Quant à la rentabilité financière de l'une ou l'autre formule, André Marc opte clairement pour l'achat. "Souvent, la décision de se tourner vers la location est tributaire de l'aspect bilantaire, pour ne pas disposer d'un patrimoine immobilier qui aura bien sûr un impact sur le bilan. Pour preuve, souvent, même si une entreprise envisage d'acheter le terrain et/ou la construction, elle le et/ou la met à disposition d'une entité financière distincte auprès de qui elle reprendra ce bien en location long terme, pour éviter les charges financières. Mais il n'en reste pas moins qu'un acteur financier n'accepte de conclure un tel contrat que si le locataire s'engage sur bien plus de quinze ou vingt ans. Ce qui revient, pour le preneur, à assumer des contraintes contractuelles lui enlevant toute flexibilité. Dès lors, les avantages financiers de la location ne persistent pas à long terme. Il faut toujours une pondération entre ces avantages et la flexibilité stratégique, raison pour laquelle, très souvent, les grands groupes préfèrent être propriétaires. Je remarque en outre, à propos de cette flexibilité, que des acteurs de la distribution ont effectivement opéré cette séparation du retail et de la gestion du parc immobilier. Cela peut paraître intéressant du point de vue de la séparation des métiers et des compétences. Mais, dans un même groupe, ceux qui déterminent la stratégie commerciale peuvent avoir des conceptions très différentes de celles des responsables gérant le parc immobilier. Et ces personnes ne se parlent pas suffisamment, ce qui peut conduite à un manque d'harmonie".

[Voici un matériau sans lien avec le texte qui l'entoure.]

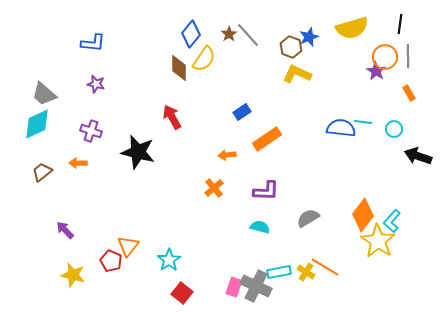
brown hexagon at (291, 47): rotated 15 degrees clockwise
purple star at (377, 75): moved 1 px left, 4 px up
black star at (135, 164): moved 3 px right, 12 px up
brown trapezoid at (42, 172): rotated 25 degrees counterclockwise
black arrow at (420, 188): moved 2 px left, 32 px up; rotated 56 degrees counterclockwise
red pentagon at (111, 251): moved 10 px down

Les banquiers très réticents

En ce qui concerne les banques, André Marc est d'avis qu'elles ont à jouer un rôle de conseiller stratégique qui prend en compte toute la dimension bilantaire de l'opération envisagée. Mais il constate qu'en réalité, et vu la conjoncture actuelle, cette fonction de conseil est souvent délaissée. "Les banquiers sont en général très réticents. Pour les opérations de financement, la seule chose qui les intéresse, ce sont leurs garanties de remboursement. Tout tourne autour de l'assise financière du candidat acheteur et du pourcentage de location déjà conclu du projet immobilier (facteurs auxquels s'ajoutent les qualité et réputation des locataires, ainsi que la durée des baux). Si 10% seulement du bien sont déjà loués, tous les banquiers émettront un avis négatif sur le financement, même si l'acheteur dispose d'une bonne assise financière. Les banques se montrent aujourd'hui beaucoup plus réservées qu'il y a cinq ans, lorsque le marché était en pleine expansion. Il y a eu, depuis, le tassement que l'on sait et l'emplacement d'un projet reste primordial puisque tout ce qui est hors du centre-ville et de zones comme le Kirchberg et la Cloche d'Or reste considéré comme un investissement très périlleux. A mon avis, d'ailleurs, l'un ou l'autre acteur immobilier en périphérie va rencontrer de sérieux problèmes financiers dans les six à dix-huit mois à venir, car ses projets ne trouveront pas de locataires. On peut donc considérer que la prudence des banques est on ne peut plus compréhensible".

La conséquence de cet état d'esprit bancaire saute aux yeux: tout candidat investisseur doit se tourner vers un cabinet de conseil pour la mise en place d'une structure juridique parfaite. "A un moment où le ralentissement se fait sentir, la garantie de remboursement pèse en effet de tout son poids. D'ailleurs, les banques demandent souvent à revoir ces garanties dans la gestion des crédits accordés ces dernières années, parce qu'elles les estiment insuffisantes et parce qu'il y a une augmentation des demandes en vue de se voir accorder des délais de paiement. Le marché reste très chaud, mais il comporte de plus en plus d'aléas. Dans ce contexte, ceux qui réussissent sont ceux qui ont très bien géré leur dossier et qui ont prévu le maximum'.